Look in the material below for the line with "coffee maker: none" and the line with "coffee cup: present [1538,708,1588,731]", then set down exactly those two lines and all lines between, nothing more.

[Opening Listed entries section]

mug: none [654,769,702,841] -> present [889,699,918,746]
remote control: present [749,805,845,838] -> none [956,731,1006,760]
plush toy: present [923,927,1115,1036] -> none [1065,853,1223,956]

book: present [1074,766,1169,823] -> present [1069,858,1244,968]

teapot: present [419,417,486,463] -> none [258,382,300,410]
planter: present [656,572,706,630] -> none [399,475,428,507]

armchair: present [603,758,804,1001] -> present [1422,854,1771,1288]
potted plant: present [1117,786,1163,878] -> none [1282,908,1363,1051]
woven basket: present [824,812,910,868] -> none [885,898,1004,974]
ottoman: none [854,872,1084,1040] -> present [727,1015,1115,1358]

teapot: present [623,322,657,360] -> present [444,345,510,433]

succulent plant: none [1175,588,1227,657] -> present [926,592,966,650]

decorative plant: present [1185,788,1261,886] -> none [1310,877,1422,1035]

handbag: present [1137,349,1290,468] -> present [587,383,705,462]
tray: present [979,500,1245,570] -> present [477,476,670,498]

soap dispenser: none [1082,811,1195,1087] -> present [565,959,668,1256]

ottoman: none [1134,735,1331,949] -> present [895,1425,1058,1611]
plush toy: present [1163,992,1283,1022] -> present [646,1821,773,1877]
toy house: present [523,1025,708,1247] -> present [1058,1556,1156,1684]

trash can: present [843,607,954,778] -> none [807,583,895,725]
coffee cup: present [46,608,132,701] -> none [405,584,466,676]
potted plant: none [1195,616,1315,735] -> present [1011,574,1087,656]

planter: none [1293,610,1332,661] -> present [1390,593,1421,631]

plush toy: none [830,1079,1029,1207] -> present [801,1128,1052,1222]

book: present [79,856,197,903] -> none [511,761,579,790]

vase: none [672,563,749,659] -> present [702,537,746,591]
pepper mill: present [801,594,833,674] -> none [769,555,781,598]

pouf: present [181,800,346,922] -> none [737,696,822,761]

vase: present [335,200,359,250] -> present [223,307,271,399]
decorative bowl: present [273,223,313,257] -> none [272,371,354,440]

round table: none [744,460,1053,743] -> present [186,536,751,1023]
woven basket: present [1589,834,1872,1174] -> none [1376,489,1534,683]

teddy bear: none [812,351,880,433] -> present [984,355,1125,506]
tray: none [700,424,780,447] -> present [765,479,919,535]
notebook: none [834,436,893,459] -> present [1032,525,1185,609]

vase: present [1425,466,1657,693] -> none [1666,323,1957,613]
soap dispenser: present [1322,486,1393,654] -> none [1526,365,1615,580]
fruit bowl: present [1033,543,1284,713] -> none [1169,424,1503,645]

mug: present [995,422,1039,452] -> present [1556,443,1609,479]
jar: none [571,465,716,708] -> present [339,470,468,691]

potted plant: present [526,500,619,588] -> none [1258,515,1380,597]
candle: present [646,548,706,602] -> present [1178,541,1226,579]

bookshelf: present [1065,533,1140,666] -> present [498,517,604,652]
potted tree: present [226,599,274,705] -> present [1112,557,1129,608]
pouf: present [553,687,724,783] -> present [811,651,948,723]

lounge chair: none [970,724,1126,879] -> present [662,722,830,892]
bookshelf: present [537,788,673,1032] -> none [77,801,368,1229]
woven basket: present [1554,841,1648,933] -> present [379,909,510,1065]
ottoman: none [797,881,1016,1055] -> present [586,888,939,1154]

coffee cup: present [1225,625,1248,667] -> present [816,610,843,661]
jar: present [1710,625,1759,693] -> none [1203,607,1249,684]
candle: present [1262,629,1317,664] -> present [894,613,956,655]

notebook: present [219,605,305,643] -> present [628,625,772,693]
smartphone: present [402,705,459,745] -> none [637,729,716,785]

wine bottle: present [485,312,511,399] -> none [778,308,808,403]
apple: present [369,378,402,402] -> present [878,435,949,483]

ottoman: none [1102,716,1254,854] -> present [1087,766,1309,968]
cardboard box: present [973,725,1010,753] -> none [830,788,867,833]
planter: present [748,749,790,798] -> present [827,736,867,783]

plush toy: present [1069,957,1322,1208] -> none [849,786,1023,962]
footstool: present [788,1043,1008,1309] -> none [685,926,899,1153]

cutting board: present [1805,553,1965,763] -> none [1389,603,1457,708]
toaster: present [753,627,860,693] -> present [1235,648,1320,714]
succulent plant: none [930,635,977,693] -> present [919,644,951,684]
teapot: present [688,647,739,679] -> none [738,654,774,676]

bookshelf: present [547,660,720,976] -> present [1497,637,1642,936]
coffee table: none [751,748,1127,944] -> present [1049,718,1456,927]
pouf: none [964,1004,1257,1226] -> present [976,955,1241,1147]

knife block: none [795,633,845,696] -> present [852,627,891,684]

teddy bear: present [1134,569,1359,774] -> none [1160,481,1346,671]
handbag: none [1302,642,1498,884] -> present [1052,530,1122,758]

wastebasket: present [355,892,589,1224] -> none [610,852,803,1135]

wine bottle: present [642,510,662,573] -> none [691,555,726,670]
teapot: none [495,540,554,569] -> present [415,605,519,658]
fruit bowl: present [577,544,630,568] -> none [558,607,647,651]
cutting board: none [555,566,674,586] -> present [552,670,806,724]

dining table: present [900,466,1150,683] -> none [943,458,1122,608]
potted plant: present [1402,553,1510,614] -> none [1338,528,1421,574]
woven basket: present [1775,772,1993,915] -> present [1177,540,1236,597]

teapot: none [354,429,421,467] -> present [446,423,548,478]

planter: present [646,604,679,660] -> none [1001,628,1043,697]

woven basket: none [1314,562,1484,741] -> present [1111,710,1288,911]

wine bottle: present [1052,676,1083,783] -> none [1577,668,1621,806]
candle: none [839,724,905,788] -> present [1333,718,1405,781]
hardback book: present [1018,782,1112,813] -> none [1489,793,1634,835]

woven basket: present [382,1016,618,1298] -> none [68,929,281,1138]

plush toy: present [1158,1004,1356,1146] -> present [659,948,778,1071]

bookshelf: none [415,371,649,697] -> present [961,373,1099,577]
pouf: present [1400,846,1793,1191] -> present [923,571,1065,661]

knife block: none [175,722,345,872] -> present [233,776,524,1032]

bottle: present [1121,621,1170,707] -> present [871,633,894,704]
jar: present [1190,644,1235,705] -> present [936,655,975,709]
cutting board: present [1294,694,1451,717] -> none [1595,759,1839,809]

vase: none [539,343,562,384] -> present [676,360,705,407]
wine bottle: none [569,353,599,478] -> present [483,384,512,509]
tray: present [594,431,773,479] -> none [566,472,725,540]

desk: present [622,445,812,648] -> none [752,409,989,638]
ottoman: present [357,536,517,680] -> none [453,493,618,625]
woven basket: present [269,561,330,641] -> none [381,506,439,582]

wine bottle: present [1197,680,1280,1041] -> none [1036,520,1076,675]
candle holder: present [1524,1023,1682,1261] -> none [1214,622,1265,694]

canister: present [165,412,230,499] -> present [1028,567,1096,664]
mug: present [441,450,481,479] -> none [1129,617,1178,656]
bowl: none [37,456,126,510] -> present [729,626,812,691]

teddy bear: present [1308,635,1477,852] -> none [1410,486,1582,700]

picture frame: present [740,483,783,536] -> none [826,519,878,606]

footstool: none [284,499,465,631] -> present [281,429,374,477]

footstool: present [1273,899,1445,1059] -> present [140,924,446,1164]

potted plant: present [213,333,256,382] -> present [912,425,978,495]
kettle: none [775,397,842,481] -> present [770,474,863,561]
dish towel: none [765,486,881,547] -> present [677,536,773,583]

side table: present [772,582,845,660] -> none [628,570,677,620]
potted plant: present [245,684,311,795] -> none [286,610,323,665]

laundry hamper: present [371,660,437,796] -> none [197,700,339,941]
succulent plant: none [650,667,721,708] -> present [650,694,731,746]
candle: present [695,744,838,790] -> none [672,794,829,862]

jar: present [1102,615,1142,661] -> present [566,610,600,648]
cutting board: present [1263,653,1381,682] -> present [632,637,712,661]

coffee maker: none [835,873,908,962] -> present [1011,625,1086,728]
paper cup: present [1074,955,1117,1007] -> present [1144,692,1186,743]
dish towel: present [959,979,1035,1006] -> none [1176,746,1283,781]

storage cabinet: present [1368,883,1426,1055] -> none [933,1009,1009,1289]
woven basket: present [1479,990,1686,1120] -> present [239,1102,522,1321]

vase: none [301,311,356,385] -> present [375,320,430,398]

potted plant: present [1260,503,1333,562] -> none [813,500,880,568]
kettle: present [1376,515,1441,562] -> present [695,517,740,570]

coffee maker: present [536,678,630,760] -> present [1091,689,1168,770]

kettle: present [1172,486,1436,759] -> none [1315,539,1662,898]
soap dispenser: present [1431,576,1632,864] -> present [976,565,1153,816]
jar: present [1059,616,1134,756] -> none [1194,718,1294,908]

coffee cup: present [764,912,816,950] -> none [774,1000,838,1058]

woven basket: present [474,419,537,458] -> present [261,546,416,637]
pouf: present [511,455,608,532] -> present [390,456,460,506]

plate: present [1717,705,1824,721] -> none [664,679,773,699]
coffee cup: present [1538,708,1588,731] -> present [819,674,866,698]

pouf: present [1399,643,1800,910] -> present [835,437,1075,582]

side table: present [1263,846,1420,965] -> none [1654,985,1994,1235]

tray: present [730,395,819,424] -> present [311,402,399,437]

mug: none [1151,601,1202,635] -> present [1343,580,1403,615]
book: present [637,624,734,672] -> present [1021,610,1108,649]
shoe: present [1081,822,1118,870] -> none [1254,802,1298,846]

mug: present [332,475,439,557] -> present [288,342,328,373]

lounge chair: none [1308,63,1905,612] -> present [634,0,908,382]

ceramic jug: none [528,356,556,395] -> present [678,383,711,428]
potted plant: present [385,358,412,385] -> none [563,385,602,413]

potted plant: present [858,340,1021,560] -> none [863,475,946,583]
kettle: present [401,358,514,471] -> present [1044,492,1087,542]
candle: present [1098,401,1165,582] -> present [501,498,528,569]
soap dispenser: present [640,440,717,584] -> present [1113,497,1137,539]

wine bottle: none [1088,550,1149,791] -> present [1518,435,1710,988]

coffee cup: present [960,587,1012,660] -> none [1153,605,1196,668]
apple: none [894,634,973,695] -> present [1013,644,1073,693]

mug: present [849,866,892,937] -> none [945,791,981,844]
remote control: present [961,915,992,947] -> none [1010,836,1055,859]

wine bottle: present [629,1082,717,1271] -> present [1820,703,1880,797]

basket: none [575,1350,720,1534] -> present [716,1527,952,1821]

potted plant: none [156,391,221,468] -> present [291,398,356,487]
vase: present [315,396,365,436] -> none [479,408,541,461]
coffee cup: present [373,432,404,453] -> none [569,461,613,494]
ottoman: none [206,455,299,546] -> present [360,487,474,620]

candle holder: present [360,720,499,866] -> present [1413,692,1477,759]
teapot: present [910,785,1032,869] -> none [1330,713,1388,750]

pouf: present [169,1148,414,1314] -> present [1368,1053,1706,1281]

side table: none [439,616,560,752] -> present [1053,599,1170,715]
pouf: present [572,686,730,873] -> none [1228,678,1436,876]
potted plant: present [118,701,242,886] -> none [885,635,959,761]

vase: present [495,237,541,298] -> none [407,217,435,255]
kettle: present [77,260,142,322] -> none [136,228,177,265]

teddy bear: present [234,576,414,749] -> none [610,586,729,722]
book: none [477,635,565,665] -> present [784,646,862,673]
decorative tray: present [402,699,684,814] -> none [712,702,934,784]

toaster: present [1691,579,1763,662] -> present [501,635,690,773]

[Closing Listed entries section]

▸ **Solution to the problem**
coffee maker: none [835,873,908,962] -> present [1011,625,1086,728]
paper cup: present [1074,955,1117,1007] -> present [1144,692,1186,743]
dish towel: present [959,979,1035,1006] -> none [1176,746,1283,781]

storage cabinet: present [1368,883,1426,1055] -> none [933,1009,1009,1289]
woven basket: present [1479,990,1686,1120] -> present [239,1102,522,1321]

vase: none [301,311,356,385] -> present [375,320,430,398]

potted plant: present [1260,503,1333,562] -> none [813,500,880,568]
kettle: present [1376,515,1441,562] -> present [695,517,740,570]

coffee maker: present [536,678,630,760] -> present [1091,689,1168,770]

kettle: present [1172,486,1436,759] -> none [1315,539,1662,898]
soap dispenser: present [1431,576,1632,864] -> present [976,565,1153,816]
jar: present [1059,616,1134,756] -> none [1194,718,1294,908]

coffee cup: present [764,912,816,950] -> none [774,1000,838,1058]

woven basket: present [474,419,537,458] -> present [261,546,416,637]
pouf: present [511,455,608,532] -> present [390,456,460,506]

plate: present [1717,705,1824,721] -> none [664,679,773,699]
coffee cup: present [1538,708,1588,731] -> present [819,674,866,698]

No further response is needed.